Amitiés Spirituelles

L’énergie ascétique

& l’éducation de la volonté

 

Extrait

Lorsqu'autrefois je voulus démontrer combien les disciplines sont indispensables pour gravir les pentes de la beauté morale, plusieurs d'entre mes lecteurs me jugèrent trop systématique et enclin à restreindre les initiatives. Plus récemment, après avoir rappelé que les disciplines ne sont pas des buts, mais de simples moyens d'obtenir la maîtrise de soi-même et l'aptitude à recevoir l'amour spirituel, d'autres lecteurs s'aperçurent de leur nonchalance et affirmèrent qu'il est indispensable de se forcer à suivre une règle. Vous avez tous raison.
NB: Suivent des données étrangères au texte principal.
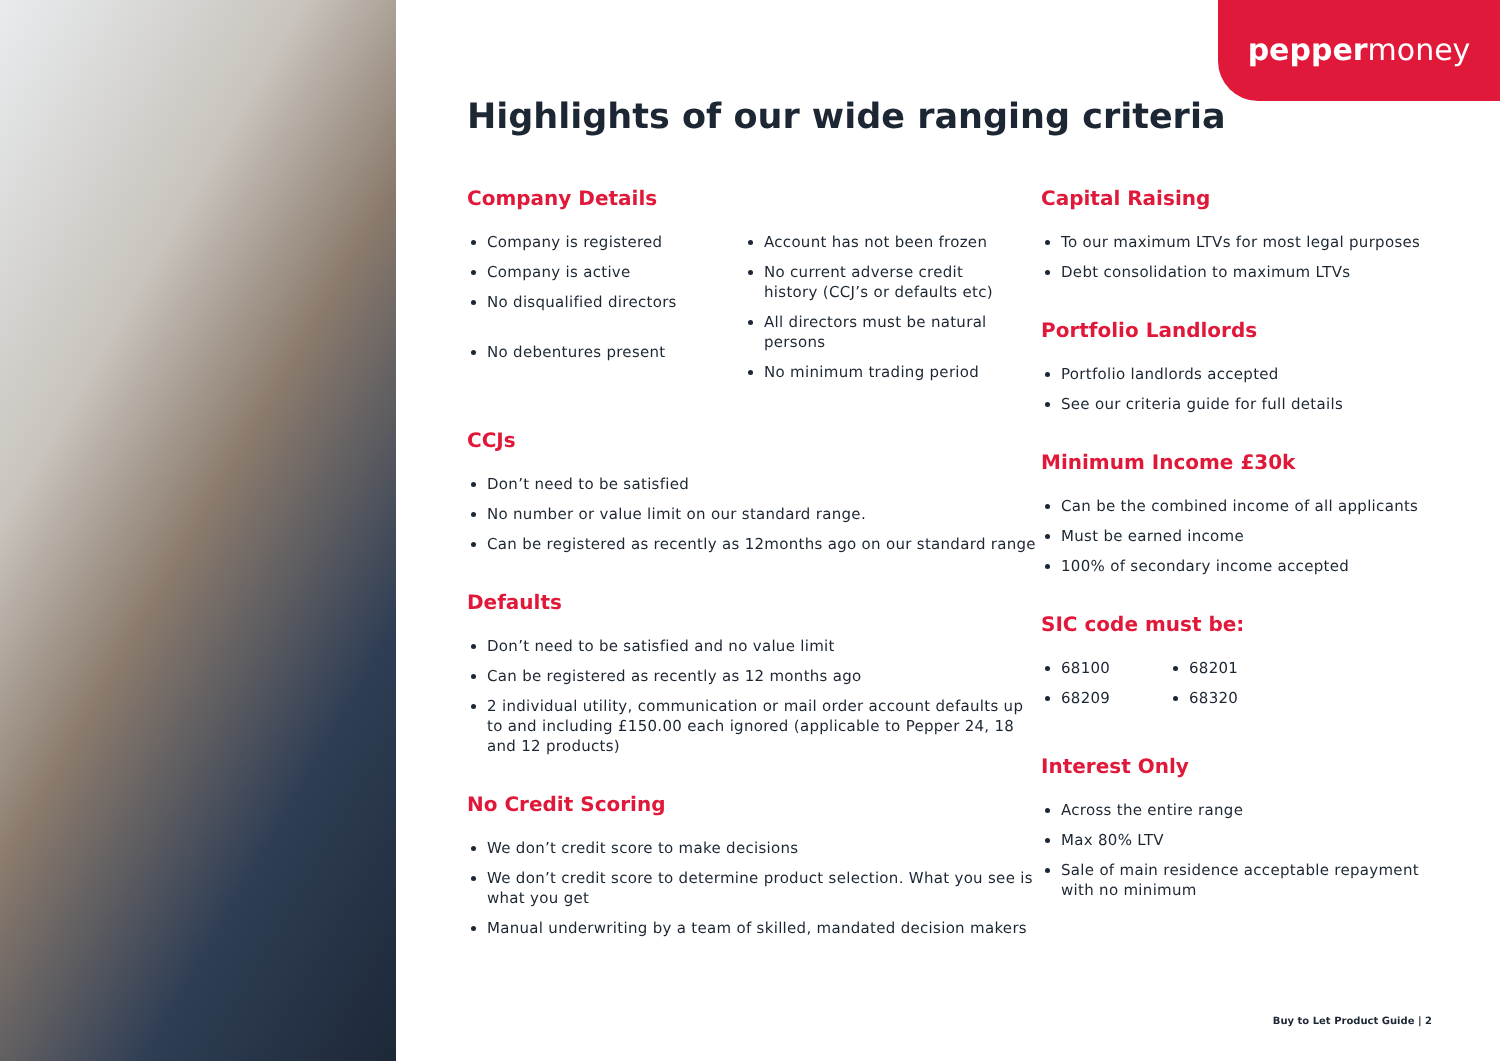peppermoney
Highlights of our wide ranging criteria
Company Details
Company is registered
Company is active
No disqualified directors
No debentures present
Account has not been frozen
No current adverse credit history (CCJ’s or defaults etc)
All directors must be natural persons
No minimum trading period
CCJs
Don’t need to be satisfied
No number or value limit on our standard range.
Can be registered as recently as 12months ago on our standard range
Defaults
Don’t need to be satisfied and no value limit
Can be registered as recently as 12 months ago
2 individual utility, communication or mail order account defaults up to and including £150.00 each ignored (applicable to Pepper 24, 18 and 12 products)
No Credit Scoring
We don’t credit score to make decisions
We don’t credit score to determine product selection. What you see is what you get
Manual underwriting by a team of skilled, mandated decision makers
Capital Raising
To our maximum LTVs for most legal purposes
Debt consolidation to maximum LTVs
Portfolio Landlords
Portfolio landlords accepted
See our criteria guide for full details
Minimum Income £30k
Can be the combined income of all applicants
Must be earned income
100% of secondary income accepted
SIC code must be:
68100
68209
68201
68320
Interest Only
Across the entire range
Max 80% LTV
Sale of main residence acceptable repayment with no minimum
Buy to Let Product Guide | 2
Il faut pouvoir prendre l'essor de la colombe, il faut savoir progresser terre à terre comme le serpent : notre Maître nous l'a dit.

Quand on admire au cirque l'agilité, l'adresse la force des acrobates ou des athlètes; quand on admire, au théâtre, l'extraordinaire mécanisme ou la richesse vocale d'un virtuose, on ne pense pas aux années de labeur fastidieux qu'il a fallu pour obtenir du corps humain ces diverses perfections; ces hommes ont dû recommencer tels mouvements, telles attitudes, tels exercices, telles émissions sans relâche, par dizaine de mille; tous les artistes parvenus à la maîtrise l'affirment. Et ce ne sont là que des résultats physiques, assez simples, et qui demandent surtout de la ténacité. Et ces résultats, si péniblement conquis, restent précaires; il faut un travail incessant pour les conserver; le moindre milligramme d'une toxine quelconque les détruit.
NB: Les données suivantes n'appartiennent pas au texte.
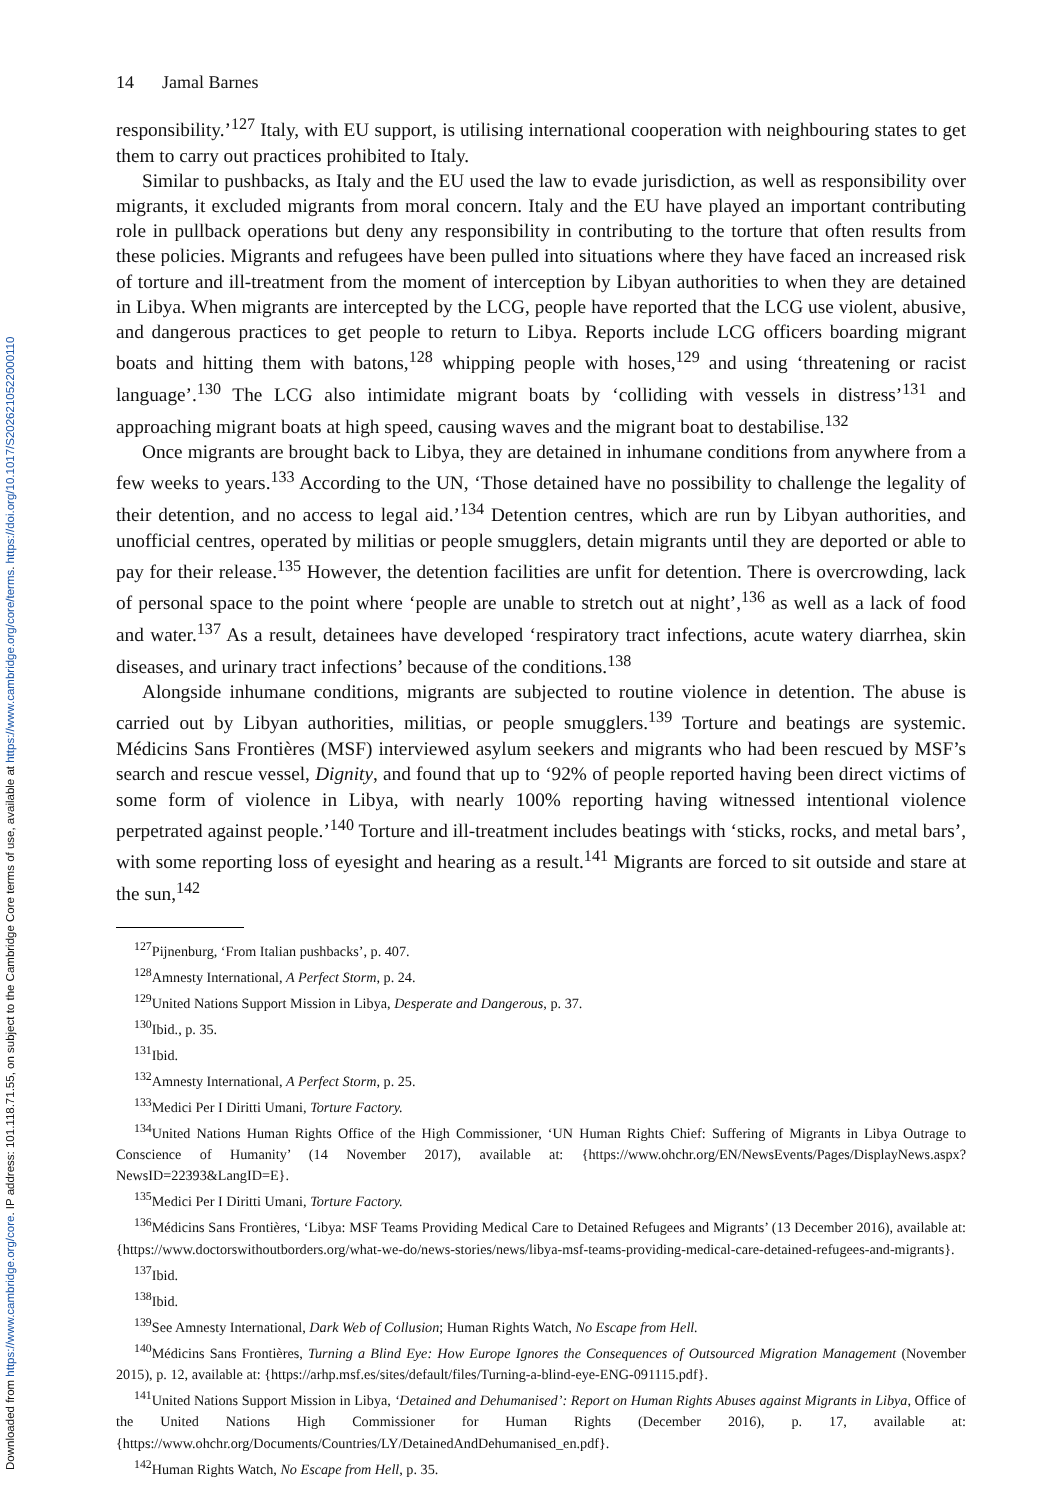Downloaded from https://www.cambridge.org/core. IP address: 101.118.71.55, on subject to the Cambridge Core terms of use, available at https://www.cambridge.org/core/terms. https://doi.org/10.1017/S2026210522000110
14 Jamal Barnes
responsibility.’<sup>127</sup> Italy, with EU support, is utilising international cooperation with neighbouring states to get them to carry out practices prohibited to Italy.
Similar to pushbacks, as Italy and the EU used the law to evade jurisdiction, as well as responsibility over migrants, it excluded migrants from moral concern. Italy and the EU have played an important contributing role in pullback operations but deny any responsibility in contributing to the torture that often results from these policies. Migrants and refugees have been pulled into situations where they have faced an increased risk of torture and ill-treatment from the moment of interception by Libyan authorities to when they are detained in Libya. When migrants are intercepted by the LCG, people have reported that the LCG use violent, abusive, and dangerous practices to get people to return to Libya. Reports include LCG officers boarding migrant boats and hitting them with batons,<sup>128</sup> whipping people with hoses,<sup>129</sup> and using ‘threatening or racist language’.<sup>130</sup> The LCG also intimidate migrant boats by ‘colliding with vessels in distress’<sup>131</sup> and approaching migrant boats at high speed, causing waves and the migrant boat to destabilise.<sup>132</sup>
Once migrants are brought back to Libya, they are detained in inhumane conditions from anywhere from a few weeks to years.<sup>133</sup> According to the UN, ‘Those detained have no possibility to challenge the legality of their detention, and no access to legal aid.’<sup>134</sup> Detention centres, which are run by Libyan authorities, and unofficial centres, operated by militias or people smugglers, detain migrants until they are deported or able to pay for their release.<sup>135</sup> However, the detention facilities are unfit for detention. There is overcrowding, lack of personal space to the point where ‘people are unable to stretch out at night’,<sup>136</sup> as well as a lack of food and water.<sup>137</sup> As a result, detainees have developed ‘respiratory tract infections, acute watery diarrhea, skin diseases, and urinary tract infections’ because of the conditions.<sup>138</sup>
Alongside inhumane conditions, migrants are subjected to routine violence in detention. The abuse is carried out by Libyan authorities, militias, or people smugglers.<sup>139</sup> Torture and beatings are systemic. Médicins Sans Frontières (MSF) interviewed asylum seekers and migrants who had been rescued by MSF’s search and rescue vessel, Dignity, and found that up to ‘92% of people reported having been direct victims of some form of violence in Libya, with nearly 100% reporting having witnessed intentional violence perpetrated against people.’<sup>140</sup> Torture and ill-treatment includes beatings with ‘sticks, rocks, and metal bars’, with some reporting loss of eyesight and hearing as a result.<sup>141</sup> Migrants are forced to sit outside and stare at the sun,<sup>142</sup>
<sup>127</sup> Pijnenburg, ‘From Italian pushbacks’, p. 407.
<sup>128</sup> Amnesty International, A Perfect Storm, p. 24.
<sup>129</sup> United Nations Support Mission in Libya, Desperate and Dangerous, p. 37.
<sup>130</sup> Ibid., p. 35.
<sup>131</sup> Ibid.
<sup>132</sup> Amnesty International, A Perfect Storm, p. 25.
<sup>133</sup> Medici Per I Diritti Umani, Torture Factory.
<sup>134</sup> United Nations Human Rights Office of the High Commissioner, ‘UN Human Rights Chief: Suffering of Migrants in Libya Outrage to Conscience of Humanity’ (14 November 2017), available at: {https://www.ohchr.org/EN/NewsEvents/Pages/DisplayNews.aspx?NewsID=22393&LangID=E}.
<sup>135</sup> Medici Per I Diritti Umani, Torture Factory.
<sup>136</sup> Médicins Sans Frontières, ‘Libya: MSF Teams Providing Medical Care to Detained Refugees and Migrants’ (13 December 2016), available at: {https://www.doctorswithoutborders.org/what-we-do/news-stories/news/libya-msf-teams-providing-medical-care-detained-refugees-and-migrants}.
<sup>137</sup> Ibid.
<sup>138</sup> Ibid.
<sup>139</sup> See Amnesty International, Dark Web of Collusion; Human Rights Watch, No Escape from Hell.
<sup>140</sup> Médicins Sans Frontières, Turning a Blind Eye: How Europe Ignores the Consequences of Outsourced Migration Management (November 2015), p. 12, available at: {https://arhp.msf.es/sites/default/files/Turning-a-blind-eye-ENG-091115.pdf}.
<sup>141</sup> United Nations Support Mission in Libya, ‘Detained and Dehumanised’: Report on Human Rights Abuses against Migrants in Libya, Office of the United Nations High Commissioner for Human Rights (December 2016), p. 17, available at: {https://www.ohchr.org/Documents/Countries/LY/DetainedAndDehumanised_en.pdf}.
<sup>142</sup> Human Rights Watch, No Escape from Hell, p. 35.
Combien ne devrions-nous pas nous imposer d'efforts pour obtenir la perfection spirituelle, bien plus importante, indestructible et perdurable ?

L'entraînement ascétique entre tous exige le plus d'énergie; on peut donc le croire avec certitude le plus noble et le plus vrai. Car le peintre ou le musicien, quelque constance qu'ils déploient dans la conquête de leur art, marchent en somme sur un chemin qui leur plaît, qu'ils aiment, avec les pierres mêmes et les ronces duquel ils se sentent des affinités profondes; ils se développent selon une ligne naturelle, raisonnable et humaine.
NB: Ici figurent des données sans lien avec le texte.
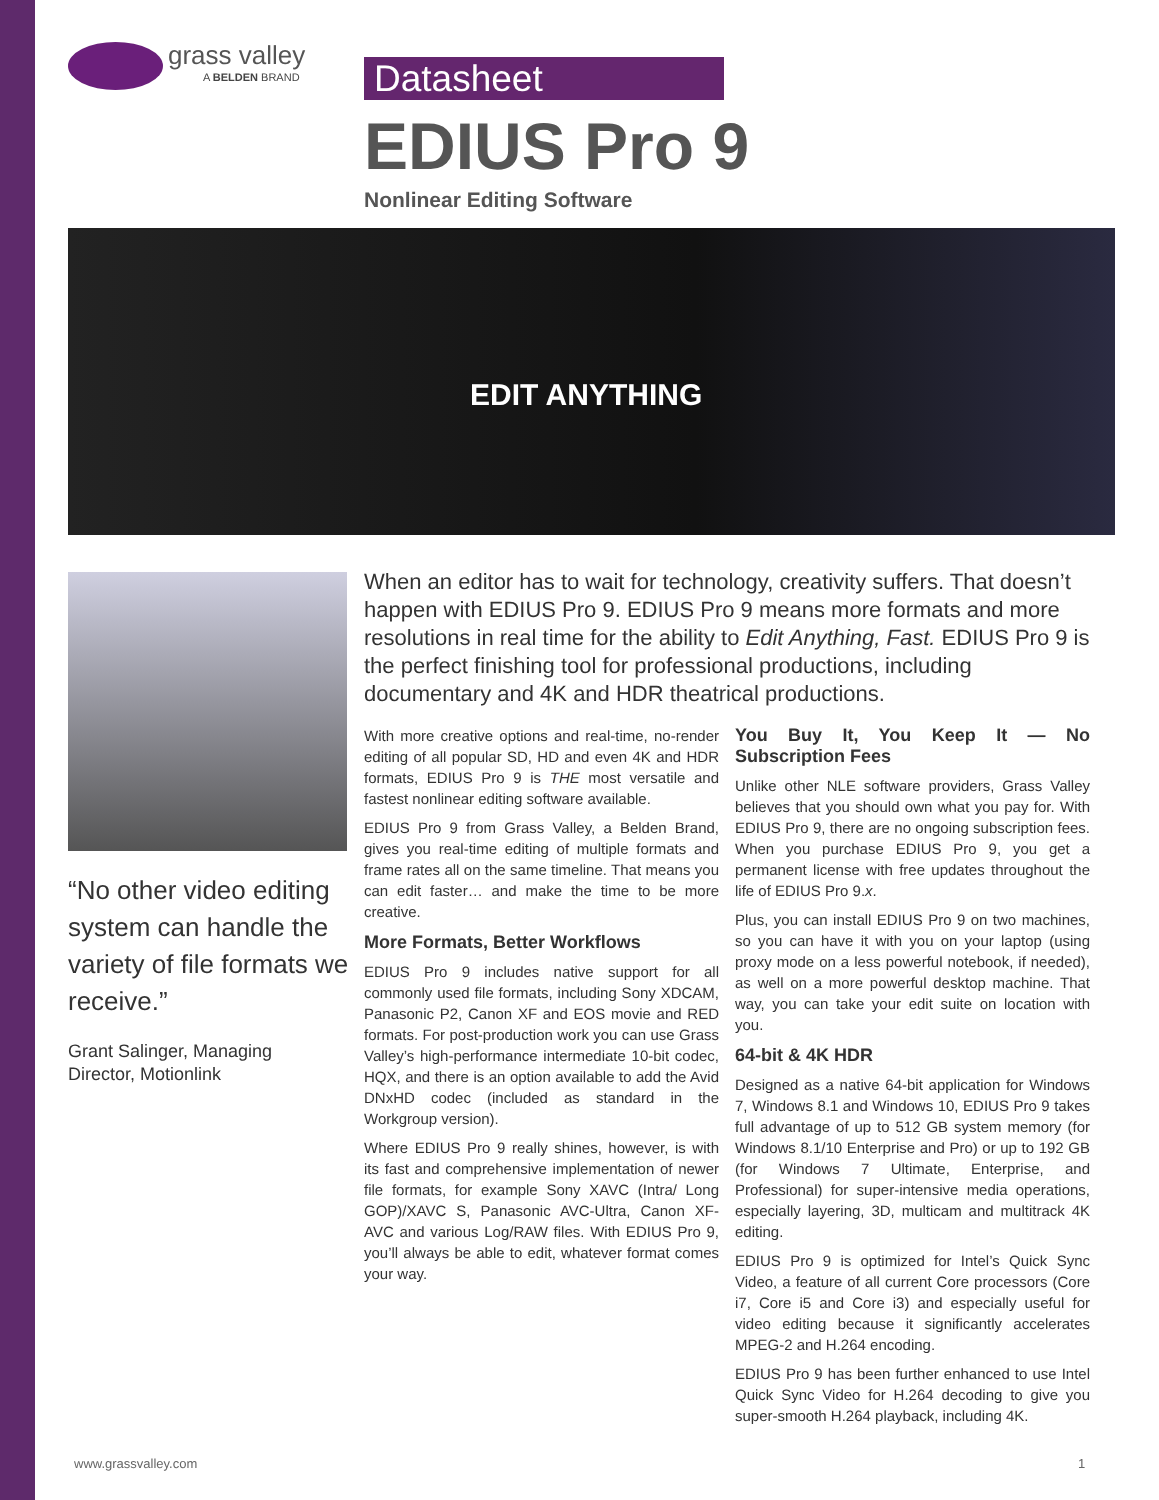grass valley
A BELDEN BRAND
Datasheet
EDIUS Pro 9
Nonlinear Editing Software
EDIT ANYTHING
“No other video editing system can handle the variety of file formats we receive.”
Grant Salinger, Managing
Director, Motionlink
When an editor has to wait for technology, creativity suffers. That doesn’t happen with EDIUS Pro 9. EDIUS Pro 9 means more formats and more resolutions in real time for the ability to Edit Anything, Fast. EDIUS Pro 9 is the perfect finishing tool for professional productions, including documentary and 4K and HDR theatrical productions.
With more creative options and real-time, no-render editing of all popular SD, HD and even 4K and HDR formats, EDIUS Pro 9 is THE most versatile and fastest nonlinear editing software available.
EDIUS Pro 9 from Grass Valley, a Belden Brand, gives you real-time editing of multiple formats and frame rates all on the same timeline. That means you can edit faster… and make the time to be more creative.
More Formats, Better Workflows
EDIUS Pro 9 includes native support for all commonly used file formats, including Sony XDCAM, Panasonic P2, Canon XF and EOS movie and RED formats. For post-production work you can use Grass Valley’s high-performance intermediate 10-bit codec, HQX, and there is an option available to add the Avid DNxHD codec (included as standard in the Workgroup version).
Where EDIUS Pro 9 really shines, however, is with its fast and comprehensive implementation of newer file formats, for example Sony XAVC (Intra/ Long GOP)/XAVC S, Panasonic AVC-Ultra, Canon XF-AVC and various Log/RAW files. With EDIUS Pro 9, you’ll always be able to edit, whatever format comes your way.
You Buy It, You Keep It — No Subscription Fees
Unlike other NLE software providers, Grass Valley believes that you should own what you pay for. With EDIUS Pro 9, there are no ongoing subscription fees. When you purchase EDIUS Pro 9, you get a permanent license with free updates throughout the life of EDIUS Pro 9.x.
Plus, you can install EDIUS Pro 9 on two machines, so you can have it with you on your laptop (using proxy mode on a less powerful notebook, if needed), as well on a more powerful desktop machine. That way, you can take your edit suite on location with you.
64-bit & 4K HDR
Designed as a native 64-bit application for Windows 7, Windows 8.1 and Windows 10, EDIUS Pro 9 takes full advantage of up to 512 GB system memory (for Windows 8.1/10 Enterprise and Pro) or up to 192 GB (for Windows 7 Ultimate, Enterprise, and Professional) for super-intensive media operations, especially layering, 3D, multicam and multitrack 4K editing.
EDIUS Pro 9 is optimized for Intel’s Quick Sync Video, a feature of all current Core processors (Core i7, Core i5 and Core i3) and especially useful for video editing because it significantly accelerates MPEG-2 and H.264 encoding.
EDIUS Pro 9 has been further enhanced to use Intel Quick Sync Video for H.264 decoding to give you super-smooth H.264 playback, including 4K.
www.grassvalley.com 1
Mais la règle du mystique n'est-elle pas de prendre en tout le contre-pied de ses propensions natives ? Constamment il se prive de ce qui lui plaît, et nourrit son moi d'aliments qui lui répugnent. Constamment donc il dépasse la raison, l'atavisme, le destin, l'humaine nature, en vue d'atteindre l'éternel et l'infini. Il avance dans la nuit de la foi, il s'élance dans le vide intellectuel, et il devient à lui-même son propre bourreau.

Une telle entreprise peut paraître insensée; mais nous savons que la sagesse de ce monde est folie devant Dieu. Je voudrais montrer qu'elle est cependant raisonnable, qu'elle contient une logique saine, qu'elle demande pour être

réussie l'emploi le plus judicieux de nos diverses énergies.


*


Quel que soit le genre d'activité auquel on consacre son existence, pour y obtenir des résultats définitifs, ni le savoir technique, ni l'art pratique ne suffisent. Tout ici-bas n'est que le reflet d'un soleil original brillant au loin dans le ciel mystérieux des prototypes antéséculaires; c'est ce rayon subtil qui, touchant tel centre de notre esprit immortel, fait résonner en nous la voix inaudible de notre vocation; c'est vers lui qu'il nous faut incliner toutes nos énergies par un acte interne qu'on nomme le zèle, la ferveur, l'enthousiasme, et qui est une forme de l'amour. C'est par l'amour de notre idéal que tout ce qu'il y a de vivant, de lumineux, d'ailé en nous, entraîne notre être vers un certain soleil et l'acclimate à son atmosphère fertilisante. Les travaux de nos mains, quel que soit notre métier, les contentions de notre cerveau les recherches de notre sensibilité n'aboutissent pas si notre esprit ne respire cette atmosphère secrète, insaisissable mais réelle, s'il ne se l'assimile, s'il ne la fait descendre au milieu des humains.

Voilà, en ce qui concerne le divin, ce dont je voudrais vous entretenir.

« L’entrainement ascétique, entre tous, exige le plus d’énergie ». Quant à la Volonté: « Nous ne guérirons pas nos faiblesses ni nos vices en les jugulant, mais bien plutôt en nous créant des vertus correspondantes ».